Snowden: US committed 'inexcusable crimes'

Edward Snowden said that 'mass surveillance is practiced in all countries', including France.

Snowden: US committed 'inexcusable crimes'
World Bulletin/News Desk
 
NSA whistleblower Edward Snowden said Wednesday that the United States had committed "inexcusable crimes," commenting on a recently published report on CIA torture released by the American Senate.

In his first address to the French public, Snowden said that the world cannot accept efficiency as an excuse to commit "inexcusable crimes."

Speaking from Russia where he has been granted asylum, Snowden made his first public appearance in France by video conference as part of Amnesty International's celebration of the International Day of Human Rights. 

"Efficiency has no place in the debate about right and wrong," Snowden said. "The Senate’s report is a good step forward in terms of acknowledging the reality of what we have done. But this does nothing in terms of holding the officials who ordered this behavior and the officers who actually directly engaged in torture to account," he added.

The U.S. Senate Intelligence committee’s report summary detailed how the CIA used techniques such as waterboarding - simulating the sensation of drowning in a victim - mock execution, sexual threats and other forms of torture and degrading treatment against detainees who had been forcibly disappeared.

The effects of the techniques and detention conditions led to detainees suffering "hallucinations, paranoia, insomnia and attempts at self-harm and self-mutilation," the report revealed.

The 500-page document is an unclassified executive summary of a 6,700-page report that remains classified.

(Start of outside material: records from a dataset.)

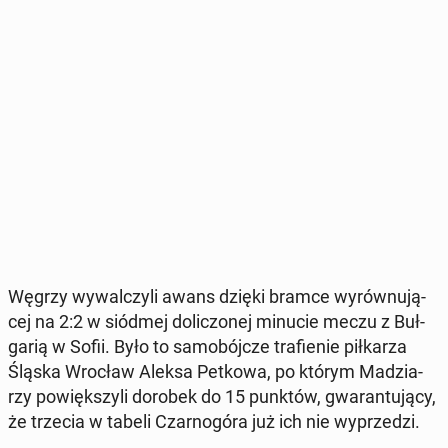
Węgrzy wy­wal­czy­li awans dzięki bramce wy­rów­nu­ją­
cej na 2:2 w siódmej do­li­czo­nej minucie meczu z Buł­
ga­rią w Sofii. Było to sa­mo­bój­cze tra­fie­nie pił­ka­rza
Śląska Wrocław Aleksa Petkowa, po którym Ma­dzia­
rzy po­więk­szy­li dorobek do 15 punktów, gwa­ran­tu­ją­cy,
że trzecia w tabeli Czar­no­gó­ra już ich nie wy­prze­dzi.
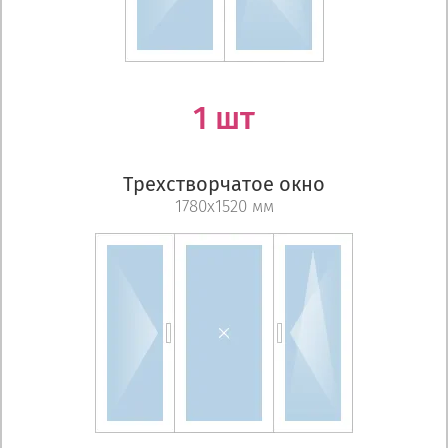
1 шт
Трехстворчатое окно
1780х1520 мм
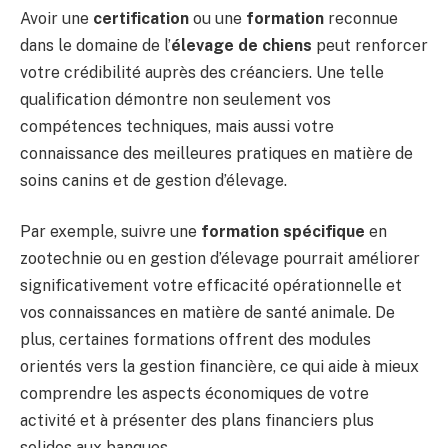
Avoir une
certification
ou une
formation
reconnue
dans le domaine de l’
élevage de chiens
peut renforcer
votre crédibilité auprès des créanciers. Une telle
qualification démontre non seulement vos
compétences techniques, mais aussi votre
connaissance des meilleures pratiques en matière de
soins canins et de gestion d’élevage.
Par exemple, suivre une
formation spécifique
en
zootechnie ou en gestion d’élevage pourrait améliorer
significativement votre efficacité opérationnelle et
vos connaissances en matière de santé animale. De
plus, certaines formations offrent des modules
orientés vers la gestion financière, ce qui aide à mieux
comprendre les aspects économiques de votre
activité et à présenter des plans financiers plus
solides aux banques.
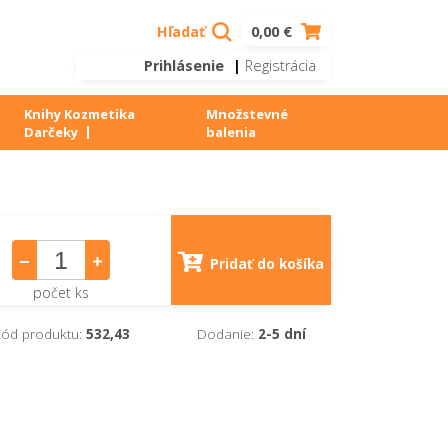
Hľadať
0,00 €
Prihlásenie
|
Registrácia
Knihy Kozmetika
Množstevné
Darčeky
balenia
Pridať do košíka
počet ks
ód produktu:
532,43
Dodanie:
2-5 dní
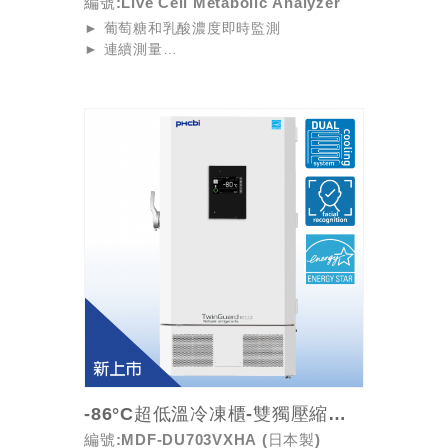
編號:Live Cell Metabolic Analyzer
► 葡萄糖和乳酸濃度即時監測
► 連續測量
► 搭配培養箱使用，設計簡單，適合任何
實驗室空間
► 無需對培養基進行取樣，測量後也可使
用相同的細胞進行單獨評估
[產品開發...
-86°C超低溫冷凍櫃-雙獨壓縮機/變頻/省電/人...
編號:MDF-DU703VXHA (日本製)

It is the result of a more than five-year investigation into the CIA’s interrogation practices.

'Mass surveillance is practiced in all countries'

Snowden, 31, has been hailed as a hero around the world for exposing the mass global illegal surveillance activities employed by the U.S.' National Security Agency and the UK's GCHQ communications monitoring center.

Snowden's leaked files revealed that the NSA and GCHQ had spied on phone conversations of several international leaders, including Germany, Turkey, China and Russia.

"I do not have access to secret information. I destroyed everything, except what I gave to journalists. Now it is the role of the press. But mass surveillance takes place in all the countries that have the means to have intelligence agencies," the former American intelligence analyst said when he was asked if France is under surveillance. 

However, Snowden said that "There were reports that showed that Orange - a French multinational telecommunications corporation - provided information to the DGSE, France's external intelligence agency."

Snowden's leaks have scandalized Americans and Europeans but have led to little action by governments to rein in the activities of their intelligence-gathering services.

The Commissioner for Human Rights at the Council of Europe, Nils Muiznieks, warned on Monday that mass surveillance conducted by intelligence agencies, including the UK's, could not be justified by the so-called fight against terrorism.

A survey of more than 23,000 people in 24 countries released last month by Canadian research group Centre for International Governance Innovation found that while 62 percent of Americans were more concerned about online privacy than they were a year ago, only around a third have done anything to better protect their data.

Half of the Europeans surveyed were concerned about their data online, and 29 percent have taken steps to improve their online security.   

"I would love to go back to the United States. This is my home," Snowden said, adding that he would also like to live in Western Europe. 

Snowden, who received a three-year residence permit from Russia in August 2014, is wanted in the U.S. for "espionage, theft and conversion of government property."